**Exercise tasks**:
(a) Rewrite the stretch from "Wet Morning –" through "around these parts." of the Liffey traffic-cone post, swapping "quay" for "embankment".
(b) Carry on the blog post about the traffic cone in the River Liffey from its final sentence.
START Text under study
This Is The Liffey.

 
Somehow I wasn’t minding too much that I was out walking in Dublin on a warm, grey, wet, drivingly drizzly morning.

In order to maintain my daily nutritional requirements, kvetch had just treated me to a  very  tasty breakfast of a plateful of fried things with a side order of lard.
 

    You know, on some mornings, nothing else will do.

 
 
Wet Morning – Aprés Lard
 
This morning, as on many mornings in Dublin, the air near the River Liffey was especially tangy with that salty aroma of the sea at low tide.

Blinking against the rain splatting against the side of my face, I looked over the stone wall at the edge of the quay.

I saw a traffic cone.
 
 
Traffic Coneness
 
Now, in case any of you are wondering, Dublin  has  somehow actually managed to just about scrape its way into the 20th century.

What with all the building and road works and stuff that’s been going on around here over the last lot of years, traffic cones are not that uncommon a sight around these parts.
 
 
It’s just that I’m not  aaaaaall  that accustomed to seeing traffic cones deployed, well, y’know…

In rivers.
 
 
This one hadn’t been too well deployed, apparently, because it was lying on its side.
 

    Don’t worry, I’m getting to the part about why I’m droning on about this traffic cone.

 
 
Noticeable Coneness
 
The kind of noticeable thing about this particular traffic cone, and it being in the river, was that it  wasn’t floating.
 

    This traffic cone was lying on its side on the bottom of the River Liffey, not floating, and most of it was visible.

 
Now, I don’t know about you, but mostly when I look at rivers flowing merrily along, and  especially  rivers such as the famous and noble River Liffy in the heart of Dublin, I kind of expect them to have a greater depth than, well, y’know, more than, like, um, actually…

Three inches.
 
 
I mean, what with all the literary and lyrical references to the River Liffey, it’s kind of hard for me to imagine romanticising a river in which even a seagull can barely splash about at ankle depth  (at least at low tide).
 

    (do seagulls even have ankles?   Oh, I guess they do.)

 
 
Getting Rained On
 
So anyhow, there I was, getting rained on, and looking over the edge of the quay at this traffic cone in the river.

So what did I do, you may ask?

Well, I’m a blogger, what do you think I did?

Go on, have a guess.
 

    Hint:   a camera might be involved.

 
I got my camera out and took pictures to share with all you lovely people.   :)
 

    didja guess?

 
 
I Wasn’t Really Interested In The Traffic Cone
 
Actually, to be  perfectly  honest, the part of this morning I was  most  interested in wasn’t really the traffic cone.
 

    I was  reeeeeeeeeally  mostly interested in my plateful of fried things with the side order of lard.

    (howdja guess)   :p

 
But no matter how much of a blogger I am, I just couldn’t stop to take pictures of that, what with all that blissful stuffing my face and everything.

So I hereby present you with pictures which  do  feature a rather unusual deployment of a traffic cone, but which unfortunately fail to feature even a  hint  of my side order of lard.
END Text under study
START Dataset extract
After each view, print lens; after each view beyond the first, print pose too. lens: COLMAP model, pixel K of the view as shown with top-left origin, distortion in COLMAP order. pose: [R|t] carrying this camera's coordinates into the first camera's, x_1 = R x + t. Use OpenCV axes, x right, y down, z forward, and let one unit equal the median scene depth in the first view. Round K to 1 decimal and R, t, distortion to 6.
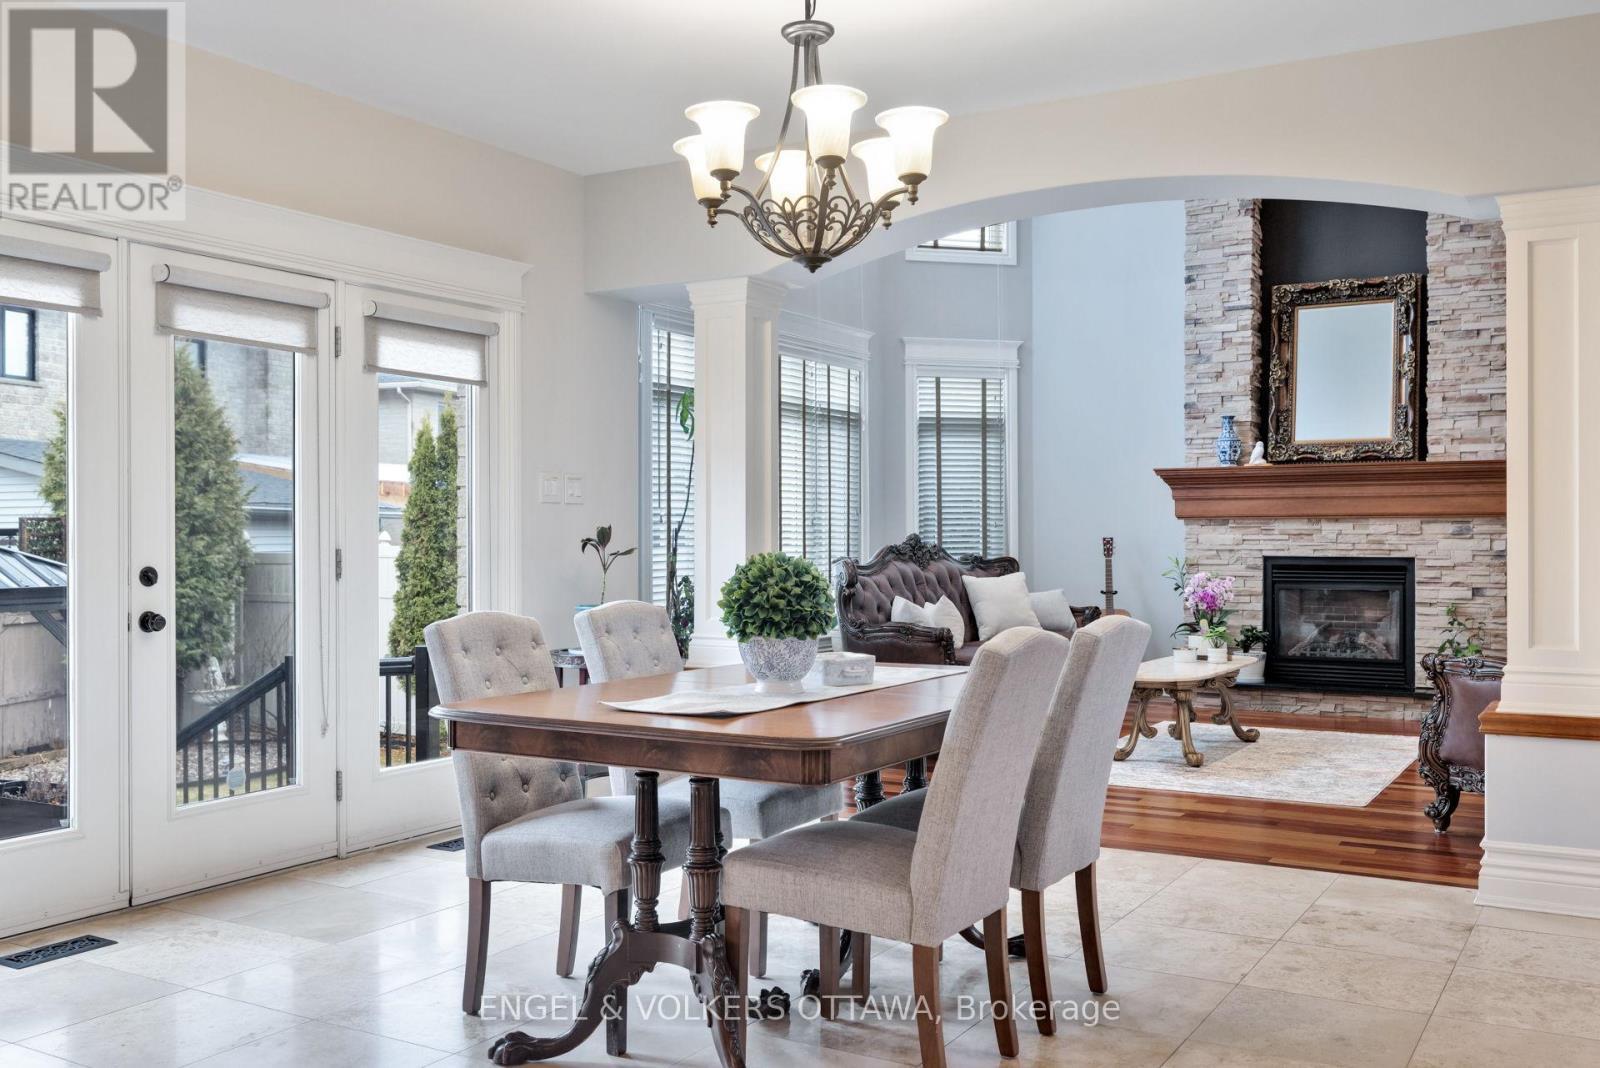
lens RADIAL K [[1455.0, 0, 803.7], [0, 1455.0, 542.9], [0, 0, 1]] dist [-0.010018, 0.000000]
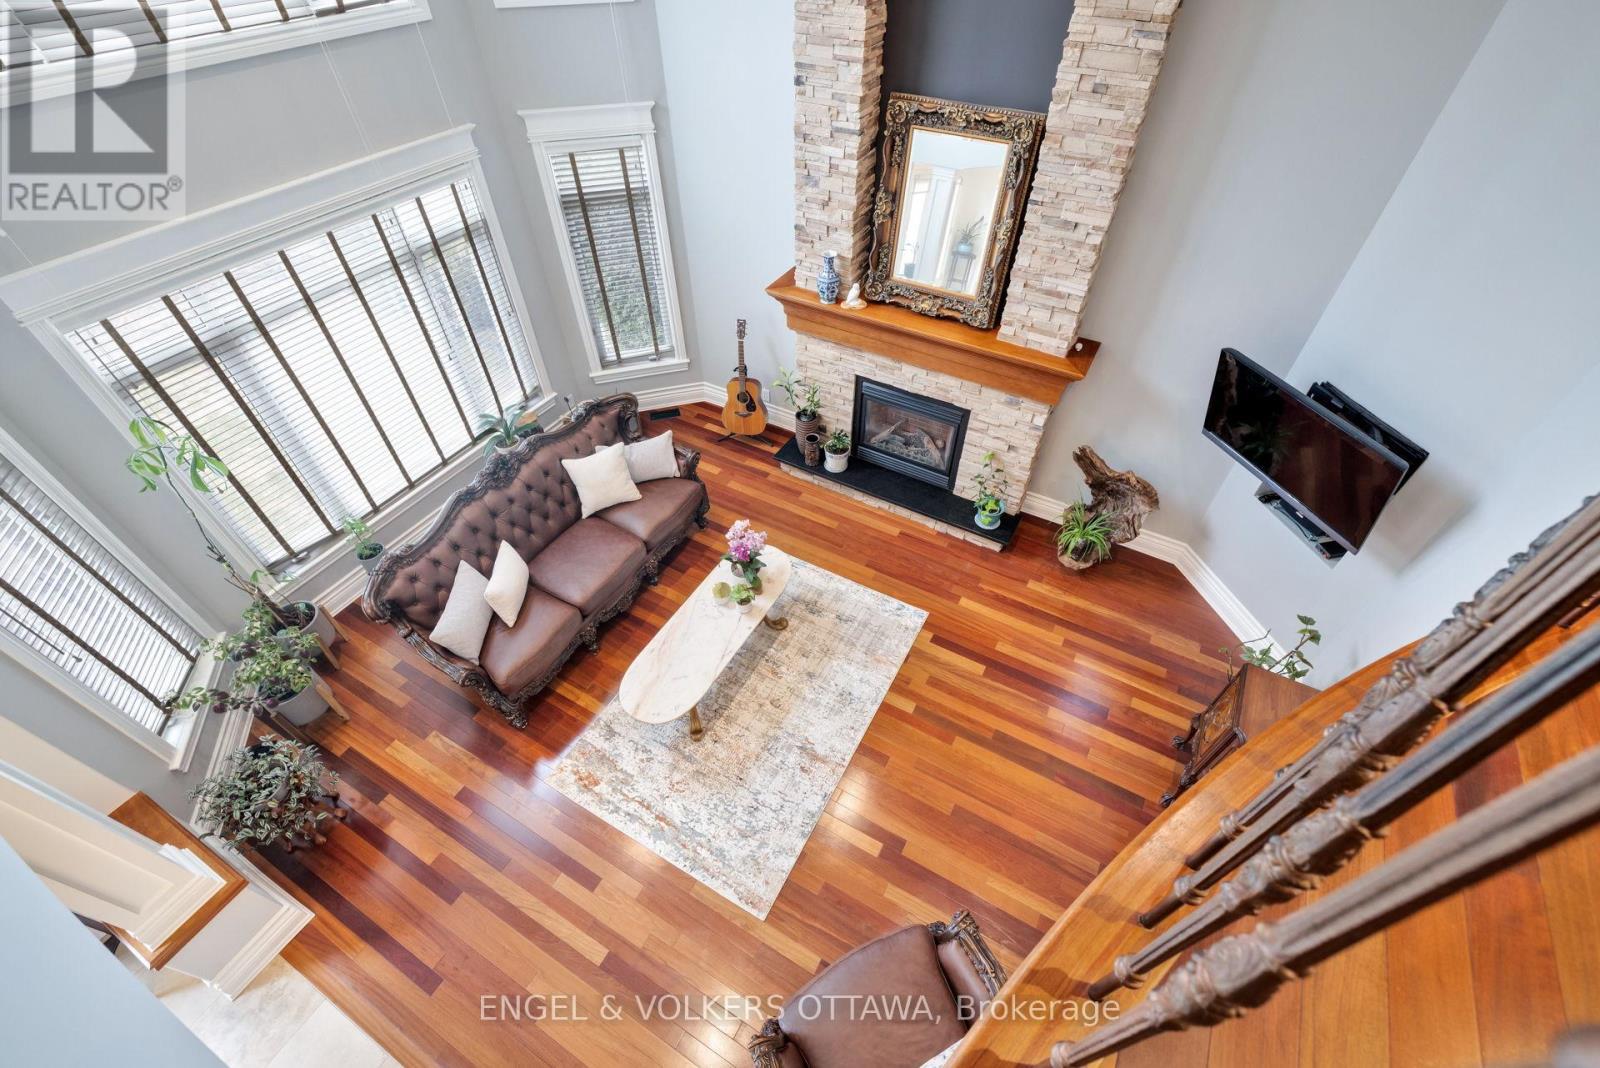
lens RADIAL K [[680.3, 0, 812.2], [0, 680.3, 539.1], [0, 0, 1]] dist [-0.001061, -0.000281]
pose [[0.999486, -0.015761, 0.027926, 0.262645], [-0.009242, 0.692337, 0.721515, -0.291843], [-0.030706, -0.721402, 0.691835, 0.524823]]
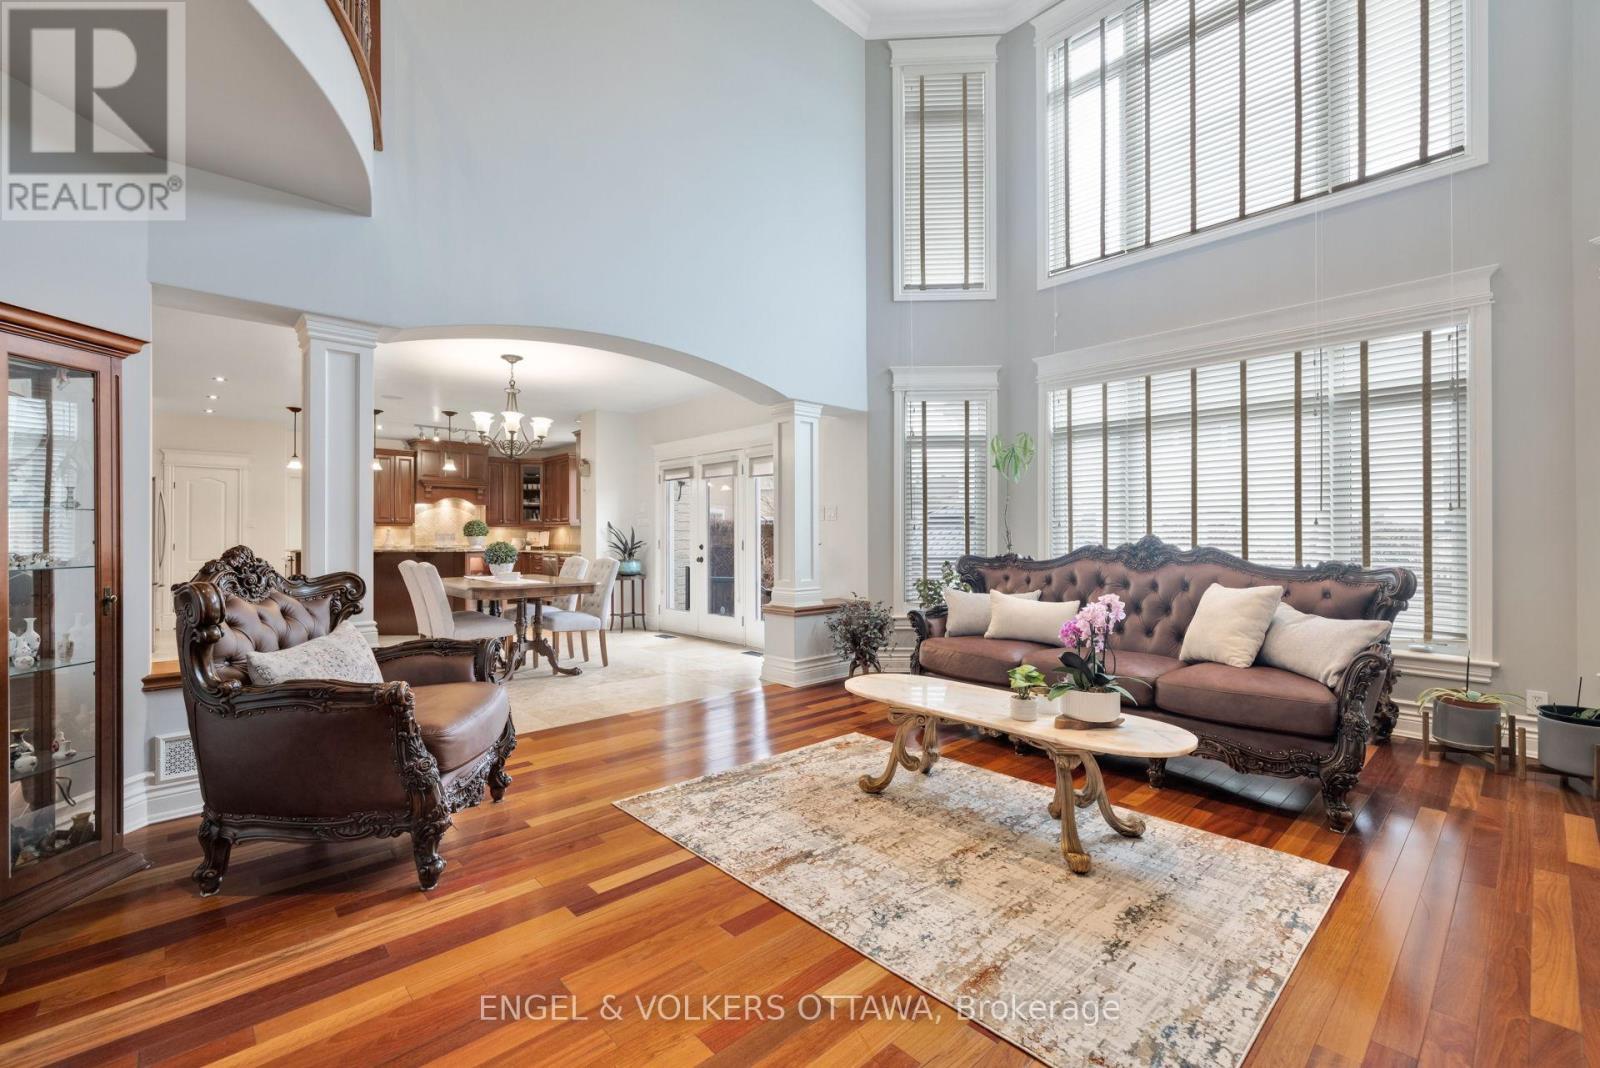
lens RADIAL K [[680.3, 0, 806.6], [0, 680.3, 528.4], [0, 0, 1]] dist [-0.001061, -0.000281]
pose [[-0.272825, 0.010102, -0.962011, 0.507678], [0.009641, 0.999923, 0.007766, -0.016004], [0.962015, -0.007156, -0.272901, 0.794506]]
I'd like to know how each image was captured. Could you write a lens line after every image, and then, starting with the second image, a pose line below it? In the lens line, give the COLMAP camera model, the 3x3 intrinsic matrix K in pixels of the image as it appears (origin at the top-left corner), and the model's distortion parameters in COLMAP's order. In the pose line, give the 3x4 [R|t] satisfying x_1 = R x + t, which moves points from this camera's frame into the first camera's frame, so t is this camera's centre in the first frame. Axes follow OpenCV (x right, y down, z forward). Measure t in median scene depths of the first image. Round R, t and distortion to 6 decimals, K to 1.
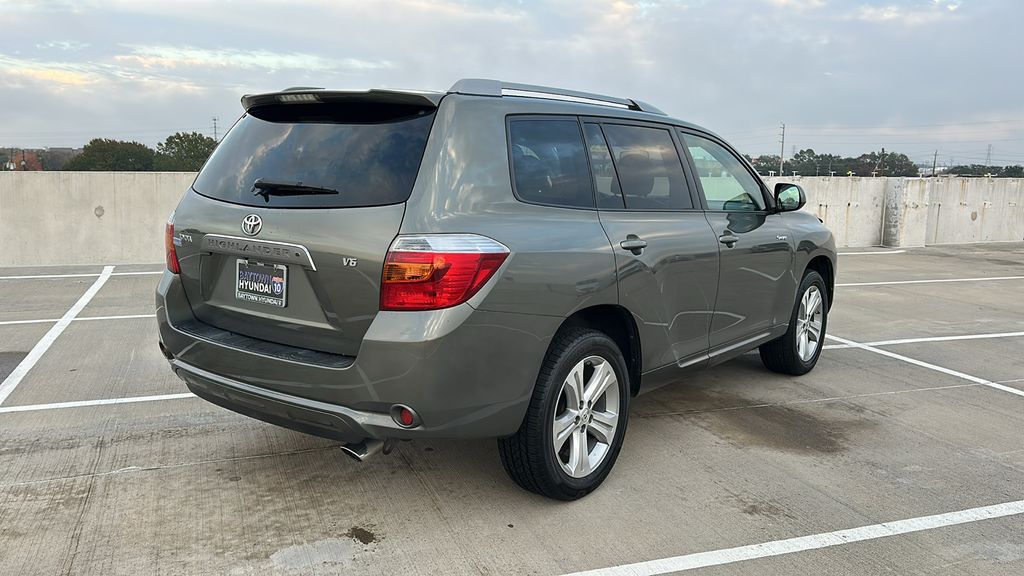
lens RADIAL K [[813.8, 0, 512.0], [0, 813.8, 274.0], [0, 0, 1]] dist [0.211816, -0.346746]
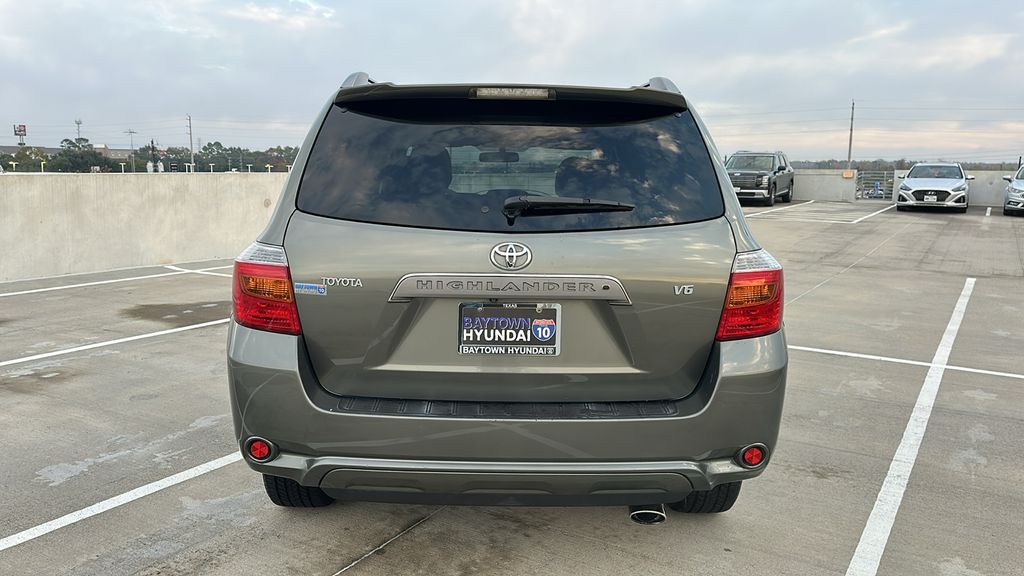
lens RADIAL K [[825.2, 0, 508.9], [0, 825.2, 264.5], [0, 0, 1]] dist [0.151026, -0.246469]
pose [[0.780313, -0.082604, 0.619910, -0.786471], [0.084677, 0.996066, 0.026139, -0.070977], [-0.619631, 0.032095, 0.784237, 0.393426]]
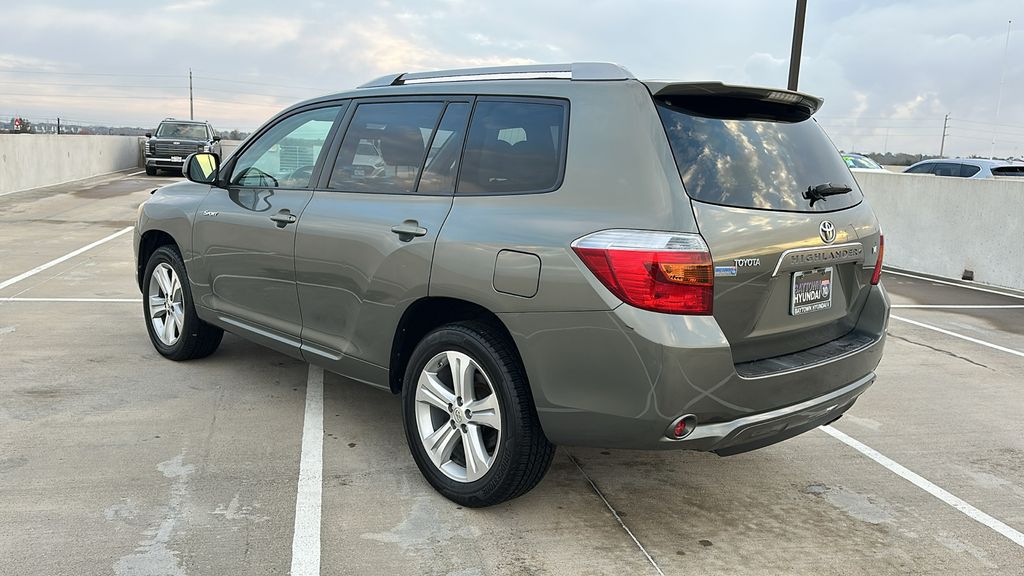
lens RADIAL K [[813.8, 0, 512.0], [0, 813.8, 274.0], [0, 0, 1]] dist [0.211816, -0.346746]
pose [[0.128553, -0.157549, 0.979108, -1.308530], [0.093586, 0.984821, 0.146181, -0.185293], [-0.987277, 0.072839, 0.141347, 1.218567]]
END Dataset extract
**Results**:
(a)
Wet Morning – Aprés Lard
 
This morning, as on many mornings in Dublin, the air near the River Liffey was especially tangy with that salty aroma of the sea at low tide.

Blinking against the rain splatting against the side of my face, I looked over the stone wall at the edge of the embankment.

I saw a traffic cone.
 
 
Traffic Coneness
 
Now, in case any of you are wondering, Dublin  has  somehow actually managed to just about scrape its way into the 20th century.

What with all the building and road works and stuff that’s been going on around here over the last lot of years, traffic cones are not that uncommon a sight around these parts.

(b)
 
 
Non-Lard Images
 

The River Liffey and Traffic Cone - Broad View

The River Liffey and Traffic Cone - Broad View

 
The River Liffey and Traffic Cone - Closer View

The River Liffey and Traffic Cone - Closer View


 
The Quays of the River Liffey - People Being Rained On

The Quays of the River Liffey - People Being Rained On

 
The River Liffey - Not A Puddle With A Traffic Cone In It

The River Liffey - Not A Puddle With A Traffic Cone In It


 
Endingness
 
Y’know, some of my days are just the teensiest bit less interesting than others.

I bet you smart people already worked that out, dintcha.   ;)
 

About Lady Lubyanka

I am a 45 year old musician, and also a multisexual, polyamourous, Jewish, socially dominant woman within my romantic BDSM relationships.
This entry was posted in Dublin, Eating, Me Me Me Me Me, serf. Bookmark the permalink.

2 Responses to This Is The Liffey.

  1. baby says:

    Having never been to Dublin – needless to say Ireland for that matter – I found it very interesting :) But I was kind of expecting it to turn out that you jumped in and rescued the River Liffey – hahaha – but the lard and fried things must have been weighing you down to feel that spritely ;) Cheers!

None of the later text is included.